+++ Dataset

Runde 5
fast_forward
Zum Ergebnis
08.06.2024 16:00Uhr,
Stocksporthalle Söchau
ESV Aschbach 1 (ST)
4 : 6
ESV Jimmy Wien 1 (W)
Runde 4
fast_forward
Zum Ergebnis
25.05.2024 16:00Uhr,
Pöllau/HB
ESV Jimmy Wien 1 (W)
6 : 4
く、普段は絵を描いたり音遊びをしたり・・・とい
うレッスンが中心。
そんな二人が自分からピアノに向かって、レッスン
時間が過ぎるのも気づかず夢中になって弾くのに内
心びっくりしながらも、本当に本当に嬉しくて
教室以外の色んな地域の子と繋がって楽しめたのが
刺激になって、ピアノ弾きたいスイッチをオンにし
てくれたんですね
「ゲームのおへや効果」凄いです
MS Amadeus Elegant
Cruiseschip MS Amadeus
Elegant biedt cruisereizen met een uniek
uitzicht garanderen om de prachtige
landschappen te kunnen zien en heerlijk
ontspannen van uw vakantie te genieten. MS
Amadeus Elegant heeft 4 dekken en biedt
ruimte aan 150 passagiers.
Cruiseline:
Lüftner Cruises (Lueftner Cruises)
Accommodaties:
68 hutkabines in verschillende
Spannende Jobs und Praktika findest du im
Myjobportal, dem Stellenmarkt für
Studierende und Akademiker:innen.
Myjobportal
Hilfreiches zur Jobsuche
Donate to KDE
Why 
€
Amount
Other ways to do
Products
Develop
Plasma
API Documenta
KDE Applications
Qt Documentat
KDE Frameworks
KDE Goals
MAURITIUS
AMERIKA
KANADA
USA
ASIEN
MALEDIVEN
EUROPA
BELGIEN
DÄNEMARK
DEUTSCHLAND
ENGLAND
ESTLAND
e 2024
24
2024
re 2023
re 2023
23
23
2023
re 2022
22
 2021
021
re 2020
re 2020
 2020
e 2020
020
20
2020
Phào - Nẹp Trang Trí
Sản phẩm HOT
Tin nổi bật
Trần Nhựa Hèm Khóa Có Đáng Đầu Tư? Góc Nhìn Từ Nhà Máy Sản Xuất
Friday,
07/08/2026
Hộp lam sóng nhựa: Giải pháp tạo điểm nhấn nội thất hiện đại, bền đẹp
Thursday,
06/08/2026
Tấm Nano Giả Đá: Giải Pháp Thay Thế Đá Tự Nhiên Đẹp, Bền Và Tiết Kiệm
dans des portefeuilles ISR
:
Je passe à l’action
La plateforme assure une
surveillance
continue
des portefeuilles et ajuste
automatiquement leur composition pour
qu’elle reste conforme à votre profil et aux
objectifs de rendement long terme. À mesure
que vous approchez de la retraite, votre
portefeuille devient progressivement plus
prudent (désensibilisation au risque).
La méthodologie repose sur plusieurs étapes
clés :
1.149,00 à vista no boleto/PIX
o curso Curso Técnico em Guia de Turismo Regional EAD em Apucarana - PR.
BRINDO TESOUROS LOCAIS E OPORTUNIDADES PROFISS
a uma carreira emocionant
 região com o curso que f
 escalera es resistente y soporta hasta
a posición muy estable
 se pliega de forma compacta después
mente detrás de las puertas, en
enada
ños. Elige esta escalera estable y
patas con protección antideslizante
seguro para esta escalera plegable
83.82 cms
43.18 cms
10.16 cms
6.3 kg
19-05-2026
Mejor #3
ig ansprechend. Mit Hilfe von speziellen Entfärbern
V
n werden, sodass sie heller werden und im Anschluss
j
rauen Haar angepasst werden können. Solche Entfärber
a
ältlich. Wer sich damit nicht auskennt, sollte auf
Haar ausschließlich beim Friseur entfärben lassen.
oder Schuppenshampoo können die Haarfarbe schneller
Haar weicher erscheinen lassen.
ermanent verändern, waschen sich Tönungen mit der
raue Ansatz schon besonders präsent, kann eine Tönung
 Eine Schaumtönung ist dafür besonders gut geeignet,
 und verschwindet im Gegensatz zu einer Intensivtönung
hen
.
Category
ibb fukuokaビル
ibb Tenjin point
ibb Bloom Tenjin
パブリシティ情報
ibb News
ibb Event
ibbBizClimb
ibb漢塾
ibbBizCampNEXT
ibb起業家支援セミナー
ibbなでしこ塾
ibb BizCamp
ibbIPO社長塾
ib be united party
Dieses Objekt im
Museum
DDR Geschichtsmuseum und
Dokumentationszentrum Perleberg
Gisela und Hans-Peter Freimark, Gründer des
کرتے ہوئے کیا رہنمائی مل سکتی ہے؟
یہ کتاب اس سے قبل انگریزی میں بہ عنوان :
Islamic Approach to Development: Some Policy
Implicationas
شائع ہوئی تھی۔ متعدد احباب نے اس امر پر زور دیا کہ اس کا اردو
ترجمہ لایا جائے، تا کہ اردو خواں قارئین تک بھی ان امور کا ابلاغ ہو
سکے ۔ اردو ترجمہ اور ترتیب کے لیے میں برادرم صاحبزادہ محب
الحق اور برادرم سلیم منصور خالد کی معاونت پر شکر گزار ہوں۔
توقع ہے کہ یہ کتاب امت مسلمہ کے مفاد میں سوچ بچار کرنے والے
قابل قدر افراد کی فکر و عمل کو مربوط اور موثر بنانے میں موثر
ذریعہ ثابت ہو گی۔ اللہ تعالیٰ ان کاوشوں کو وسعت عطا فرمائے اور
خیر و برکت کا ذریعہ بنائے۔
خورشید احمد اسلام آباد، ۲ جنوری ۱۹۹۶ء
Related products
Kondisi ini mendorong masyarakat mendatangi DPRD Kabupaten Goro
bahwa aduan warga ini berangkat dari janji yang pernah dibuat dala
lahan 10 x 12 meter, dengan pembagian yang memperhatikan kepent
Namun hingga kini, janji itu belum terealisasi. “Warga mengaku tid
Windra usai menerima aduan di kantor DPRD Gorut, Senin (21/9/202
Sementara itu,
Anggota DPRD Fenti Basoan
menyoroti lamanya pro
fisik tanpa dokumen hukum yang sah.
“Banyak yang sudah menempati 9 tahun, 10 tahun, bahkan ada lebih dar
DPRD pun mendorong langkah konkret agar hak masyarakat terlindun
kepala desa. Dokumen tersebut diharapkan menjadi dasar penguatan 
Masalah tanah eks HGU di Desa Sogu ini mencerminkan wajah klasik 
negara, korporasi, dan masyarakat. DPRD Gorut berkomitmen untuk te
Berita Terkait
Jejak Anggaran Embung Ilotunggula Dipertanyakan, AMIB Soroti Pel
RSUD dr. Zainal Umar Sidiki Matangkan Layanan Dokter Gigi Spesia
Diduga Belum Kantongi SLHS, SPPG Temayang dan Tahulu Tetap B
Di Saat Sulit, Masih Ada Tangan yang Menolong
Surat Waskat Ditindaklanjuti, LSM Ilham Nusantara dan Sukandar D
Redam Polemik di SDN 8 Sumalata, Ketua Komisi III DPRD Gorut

++++++

> **About this task**
List every line in the items above that contains the word "können", copying each one in full.

> **Task answer**
rauen Haar angepasst werden können. Solche Entfärber
oder Schuppenshampoo können die Haarfarbe schneller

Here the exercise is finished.